### [WHAT YOU ARE ASKED TO DO]
Give the entries again, precisely as they were written.

[EXTRACTED INFORMATION Boundary: Start]

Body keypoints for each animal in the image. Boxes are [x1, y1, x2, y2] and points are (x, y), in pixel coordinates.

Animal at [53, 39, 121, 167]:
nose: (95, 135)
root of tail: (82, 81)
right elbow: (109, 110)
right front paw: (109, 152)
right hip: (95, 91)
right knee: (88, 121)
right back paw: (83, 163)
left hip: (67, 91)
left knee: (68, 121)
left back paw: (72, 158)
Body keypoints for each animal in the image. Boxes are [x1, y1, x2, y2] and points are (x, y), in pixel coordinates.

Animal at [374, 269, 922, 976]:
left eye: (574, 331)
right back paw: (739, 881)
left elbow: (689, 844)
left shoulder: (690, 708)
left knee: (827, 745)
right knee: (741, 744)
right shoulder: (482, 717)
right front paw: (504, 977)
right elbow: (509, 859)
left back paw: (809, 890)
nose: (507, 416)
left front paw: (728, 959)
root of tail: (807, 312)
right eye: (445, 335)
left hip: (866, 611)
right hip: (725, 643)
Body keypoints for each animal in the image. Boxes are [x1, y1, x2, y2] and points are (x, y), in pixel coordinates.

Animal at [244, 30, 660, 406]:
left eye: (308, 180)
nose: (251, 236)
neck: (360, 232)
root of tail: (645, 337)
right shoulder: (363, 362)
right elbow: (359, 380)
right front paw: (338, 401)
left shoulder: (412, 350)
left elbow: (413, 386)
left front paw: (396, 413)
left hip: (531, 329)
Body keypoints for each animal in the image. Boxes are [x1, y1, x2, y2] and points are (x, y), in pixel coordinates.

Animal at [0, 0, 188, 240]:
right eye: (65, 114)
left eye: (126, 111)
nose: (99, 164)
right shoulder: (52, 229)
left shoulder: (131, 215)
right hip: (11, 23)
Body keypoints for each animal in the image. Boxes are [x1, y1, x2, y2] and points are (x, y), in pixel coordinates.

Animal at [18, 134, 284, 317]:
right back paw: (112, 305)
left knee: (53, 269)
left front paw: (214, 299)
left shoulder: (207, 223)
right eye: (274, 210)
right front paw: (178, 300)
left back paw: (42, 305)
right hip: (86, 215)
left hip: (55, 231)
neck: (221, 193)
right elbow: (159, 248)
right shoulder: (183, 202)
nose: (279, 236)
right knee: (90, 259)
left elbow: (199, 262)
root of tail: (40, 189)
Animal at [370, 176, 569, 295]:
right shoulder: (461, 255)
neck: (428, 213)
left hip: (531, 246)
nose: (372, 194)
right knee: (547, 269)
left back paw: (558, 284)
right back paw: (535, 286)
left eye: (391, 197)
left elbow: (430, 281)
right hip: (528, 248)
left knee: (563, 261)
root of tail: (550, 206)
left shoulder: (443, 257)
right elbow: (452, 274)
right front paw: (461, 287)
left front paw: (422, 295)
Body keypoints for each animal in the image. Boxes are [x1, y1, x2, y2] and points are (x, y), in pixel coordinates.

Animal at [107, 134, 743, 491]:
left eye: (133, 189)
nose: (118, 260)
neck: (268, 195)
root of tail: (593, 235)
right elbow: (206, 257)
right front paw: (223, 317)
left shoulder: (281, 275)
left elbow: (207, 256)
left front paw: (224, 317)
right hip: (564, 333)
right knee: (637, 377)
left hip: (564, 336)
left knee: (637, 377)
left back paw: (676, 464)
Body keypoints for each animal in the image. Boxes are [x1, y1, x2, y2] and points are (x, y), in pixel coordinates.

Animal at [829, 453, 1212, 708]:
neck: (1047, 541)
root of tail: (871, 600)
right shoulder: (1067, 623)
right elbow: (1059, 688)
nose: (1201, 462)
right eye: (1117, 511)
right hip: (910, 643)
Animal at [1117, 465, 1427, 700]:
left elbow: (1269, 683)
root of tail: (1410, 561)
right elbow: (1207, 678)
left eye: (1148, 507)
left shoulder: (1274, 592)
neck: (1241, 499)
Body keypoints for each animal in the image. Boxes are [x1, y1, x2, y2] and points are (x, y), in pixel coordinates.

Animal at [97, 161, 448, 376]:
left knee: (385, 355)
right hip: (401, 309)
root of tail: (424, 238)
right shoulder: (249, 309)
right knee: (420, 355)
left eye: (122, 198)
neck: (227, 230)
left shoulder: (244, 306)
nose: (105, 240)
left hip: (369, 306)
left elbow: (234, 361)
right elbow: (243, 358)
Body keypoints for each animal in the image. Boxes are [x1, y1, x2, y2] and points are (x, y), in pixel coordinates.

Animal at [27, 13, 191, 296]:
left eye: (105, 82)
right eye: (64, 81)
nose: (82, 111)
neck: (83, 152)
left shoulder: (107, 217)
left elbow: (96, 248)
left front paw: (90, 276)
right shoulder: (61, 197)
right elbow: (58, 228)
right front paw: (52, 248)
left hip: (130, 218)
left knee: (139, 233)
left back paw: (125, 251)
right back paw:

[EXTRACTED INFORMATION Boundary: End]

### [SOLUTION]
Body keypoints for each animal in the image. Boxes are [x1, y1, x2, y2] and points are (x, y), in pixel coordinates.

Animal at [53, 39, 121, 167]:
nose: (95, 135)
root of tail: (82, 81)
right elbow: (109, 110)
right front paw: (109, 152)
right hip: (95, 91)
right knee: (88, 121)
right back paw: (83, 163)
left hip: (67, 91)
left knee: (68, 121)
left back paw: (72, 158)
Body keypoints for each animal in the image. Boxes are [x1, y1, x2, y2] and points are (x, y), in pixel coordinates.

Animal at [374, 269, 922, 976]:
left eye: (574, 331)
right back paw: (739, 881)
left elbow: (689, 844)
left shoulder: (690, 708)
left knee: (827, 745)
right knee: (741, 744)
right shoulder: (482, 717)
right front paw: (504, 977)
right elbow: (509, 859)
left back paw: (809, 890)
nose: (507, 416)
left front paw: (728, 959)
root of tail: (807, 312)
right eye: (445, 335)
left hip: (866, 611)
right hip: (725, 643)
Body keypoints for each animal in the image. Boxes are [x1, y1, x2, y2] and points are (x, y), in pixel coordinates.

Animal at [244, 30, 660, 406]:
left eye: (308, 180)
nose: (251, 236)
neck: (360, 232)
root of tail: (645, 337)
right shoulder: (363, 362)
right elbow: (359, 380)
right front paw: (338, 401)
left shoulder: (412, 350)
left elbow: (413, 386)
left front paw: (396, 413)
left hip: (531, 329)
Body keypoints for each animal in the image. Boxes are [x1, y1, x2, y2] and points are (x, y), in pixel coordinates.

Animal at [0, 0, 188, 240]:
right eye: (65, 114)
left eye: (126, 111)
nose: (99, 164)
right shoulder: (52, 229)
left shoulder: (131, 215)
right hip: (11, 23)
Body keypoints for each animal in the image. Boxes are [x1, y1, x2, y2] and points are (x, y), in pixel coordinates.

Animal at [18, 134, 284, 317]:
right back paw: (112, 305)
left knee: (53, 269)
left front paw: (214, 299)
left shoulder: (207, 223)
right eye: (274, 210)
right front paw: (178, 300)
left back paw: (42, 305)
right hip: (86, 215)
left hip: (55, 231)
neck: (221, 193)
right elbow: (159, 248)
right shoulder: (183, 202)
nose: (279, 236)
right knee: (90, 259)
left elbow: (199, 262)
root of tail: (40, 189)
Animal at [370, 176, 569, 295]:
right shoulder: (461, 255)
neck: (428, 213)
left hip: (531, 246)
nose: (372, 194)
right knee: (547, 269)
left back paw: (558, 284)
right back paw: (535, 286)
left eye: (391, 197)
left elbow: (430, 281)
right hip: (528, 248)
left knee: (563, 261)
root of tail: (550, 206)
left shoulder: (443, 257)
right elbow: (452, 274)
right front paw: (461, 287)
left front paw: (422, 295)
Body keypoints for each animal in the image. Boxes are [x1, y1, x2, y2] and points are (x, y), in pixel coordinates.

Animal at [107, 134, 743, 491]:
left eye: (133, 189)
nose: (118, 260)
neck: (268, 195)
root of tail: (593, 235)
right elbow: (206, 257)
right front paw: (223, 317)
left shoulder: (281, 275)
left elbow: (207, 256)
left front paw: (224, 317)
right hip: (564, 333)
right knee: (637, 377)
left hip: (564, 336)
left knee: (637, 377)
left back paw: (676, 464)
Body keypoints for each animal in the image. Boxes are [x1, y1, x2, y2] and points are (x, y), in pixel coordinates.

Animal at [829, 453, 1212, 708]:
neck: (1047, 541)
root of tail: (871, 600)
right shoulder: (1067, 623)
right elbow: (1059, 688)
nose: (1201, 462)
right eye: (1117, 511)
right hip: (910, 643)
Animal at [1117, 465, 1427, 700]:
left elbow: (1269, 683)
root of tail: (1410, 561)
right elbow: (1207, 678)
left eye: (1148, 507)
left shoulder: (1274, 592)
neck: (1241, 499)
Body keypoints for each animal in the image. Boxes are [x1, y1, x2, y2] and points are (x, y), in pixel coordinates.

Animal at [97, 161, 448, 376]:
left knee: (385, 355)
right hip: (401, 309)
root of tail: (424, 238)
right shoulder: (249, 309)
right knee: (420, 355)
left eye: (122, 198)
neck: (227, 230)
left shoulder: (244, 306)
nose: (105, 240)
left hip: (369, 306)
left elbow: (234, 361)
right elbow: (243, 358)
Body keypoints for each animal in the image. Boxes are [x1, y1, x2, y2] and points are (x, y), in pixel coordinates.

Animal at [27, 13, 191, 296]:
left eye: (105, 82)
right eye: (64, 81)
nose: (82, 111)
neck: (83, 152)
left shoulder: (107, 217)
left elbow: (96, 248)
left front paw: (90, 276)
right shoulder: (61, 197)
right elbow: (58, 228)
right front paw: (52, 248)
left hip: (130, 218)
left knee: (139, 233)
left back paw: (125, 251)
right back paw:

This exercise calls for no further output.